El país que primero y mejor enfrentó el problema de consumo masivo de estupefacientes por parte de un sector de la población fue España. Paradójicamente esto es un dato poco conocido, ignorado incluso por los propios españoles. Y aquello ocurrió durante más de cincuenta años.
Durante más de medio siglo, los españoles tuvieron el control gubernamental del consumo de opio en Filipinas, archipiélago del Pacífico que fue su colonia desde 1521. La proximidad de China, país que inundó en el siglo XIX el Sudeste Asiático de consumidores de ese derivado de la adormidera, planteó a los gobernantes españoles un problema cuya única gestión siempre ha debido mantenerse en manos del Estado.
La administración española negociaba bajo contrato con los comerciantes de opio, los cuales pagaban impuestos sobre sus ventas a los chinos, único grupo étnico autorizado para comprarlo. Era la forma de mantener el control sobre aquella droga que —tengámoslo siempre presente— había introducido Inglaterra desde la India, para equilibrar la balanza de pagos de sus compras de té, sedas y porcelana en el Imperio del Centro.
Pero ocurrió que en 1898 Estados Unidos declaró la guerra al gobierno de Madrid, y después de cuatro meses de conflicto bélico, España fue derrotada y Estados Unidos tomó el poder total en Filipinas; además de las islas de Guam y Puerto Rico, y durante algunos años ejerció también el control sobre Cuba.
Cuando el control de los españoles desapareció súbitamente, las importaciones de opio se incrementaron. Y una epidemia de cólera a comienzos del siglo XX, y la creencia en las propiedades astringentes del alcaloide del opio por parte de la población, generalizaron y dispararon entonces el consumo. Así, el gobierno norteamericano se encontró manejando un problema sin precedentes.
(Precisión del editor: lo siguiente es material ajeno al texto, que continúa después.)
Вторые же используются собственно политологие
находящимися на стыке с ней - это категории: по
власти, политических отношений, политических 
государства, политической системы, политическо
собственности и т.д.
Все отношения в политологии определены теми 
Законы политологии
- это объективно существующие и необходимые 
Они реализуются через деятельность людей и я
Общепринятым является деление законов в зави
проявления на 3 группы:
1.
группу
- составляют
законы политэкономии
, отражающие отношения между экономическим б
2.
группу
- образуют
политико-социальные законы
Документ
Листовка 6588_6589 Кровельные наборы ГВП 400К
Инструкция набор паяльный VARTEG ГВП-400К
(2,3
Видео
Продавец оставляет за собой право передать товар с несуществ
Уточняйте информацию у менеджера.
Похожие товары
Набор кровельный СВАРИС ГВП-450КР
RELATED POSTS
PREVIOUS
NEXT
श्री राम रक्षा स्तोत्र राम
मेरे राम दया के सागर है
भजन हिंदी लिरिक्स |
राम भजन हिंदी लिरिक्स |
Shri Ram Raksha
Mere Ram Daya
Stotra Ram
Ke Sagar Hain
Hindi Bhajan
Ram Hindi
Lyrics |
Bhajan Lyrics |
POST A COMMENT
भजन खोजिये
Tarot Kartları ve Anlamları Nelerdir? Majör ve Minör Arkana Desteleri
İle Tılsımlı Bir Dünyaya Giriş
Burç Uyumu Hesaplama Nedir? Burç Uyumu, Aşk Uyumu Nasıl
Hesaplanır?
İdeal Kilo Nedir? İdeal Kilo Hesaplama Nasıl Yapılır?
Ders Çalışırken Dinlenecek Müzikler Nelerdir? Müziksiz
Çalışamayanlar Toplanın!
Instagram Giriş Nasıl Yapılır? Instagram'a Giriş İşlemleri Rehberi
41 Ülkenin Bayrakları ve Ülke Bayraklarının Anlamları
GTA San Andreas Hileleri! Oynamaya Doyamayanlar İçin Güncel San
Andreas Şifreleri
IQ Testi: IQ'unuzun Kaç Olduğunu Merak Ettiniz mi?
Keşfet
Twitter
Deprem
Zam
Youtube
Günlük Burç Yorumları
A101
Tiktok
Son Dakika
La primera solución en la que se pensó fue el restablecimiento del monopolio estatal sobre el opio, la restitución de las ventas a los chinos, y la aplicación de los ingresos a la inmensa tarea de educar a la población sobre los peligros del consumo. El proyecto de ley en tal sentido comenzó su andadura en el archipiélago, pero en el tramo final fue “electrocutado por el rayo presidencial”. La mentalidad calvinista hizo su entrada en escena.
John Witherspoon, presidente de la Asociación de Médicos Americanos, publicó una “Oración contra los diablos en la profesión médica”. “¡Oh hermanos! Nosotros, los representantes de la profesión más grande y más noble del mundo (…) debemos (…) prevenir y salvar a nuestro pueblo de este monstruo de cabezas de hidra, que acecha al mundo civilizado, arruinando las vidas y los hogares felices…” etc. etc. En fin, ya saben, de esos trajes tenemos por aquí varios en el armario.
Y el reverendo Wilbur Crafts, líder del movimiento prohibicionista de alcohol y drogas en Estados Unidos, dijo que había oído casi por casualidad “lo relacionado con aquel ultraje a la moral, un gobierno que alcahuetea los deseos de opio de unas razas degeneradas”. Rápidamente, por carta y por telégrafo, miles de mensajes pidieron al presidente Teodoro Roosevelt que vetara el proyecto de ley, y lo demás es historia.
El destino, que a veces hace esta clase de piruetas, se encargó de llevar en las naves que atravesaban el Pacífico desde Filipinas, con los chinos que viajaron a México desde allí, las semillas de adormidera para la elaboración de hache, como denominan hoy los narcos mexicanos a la heroína. Y aquellas semillas no solo fueron el embrión de la planta en América, fueron también el germen de los carteles mexicanos, cuyos integrantes son hoy nombres de todos conocidos.
Nadie habla, sin embargo, de Lai Chang Wong, nacido al sur de China en 1869 y muerto en México en 1911. Valdría la pena detenerse a contemplar la vida de este chino como precursor del cultivo de amapola en Sinaloa, y el ciclo de lo que aquí he contado, en estos días de debate en Colombia sobre la regulación de la cocaína.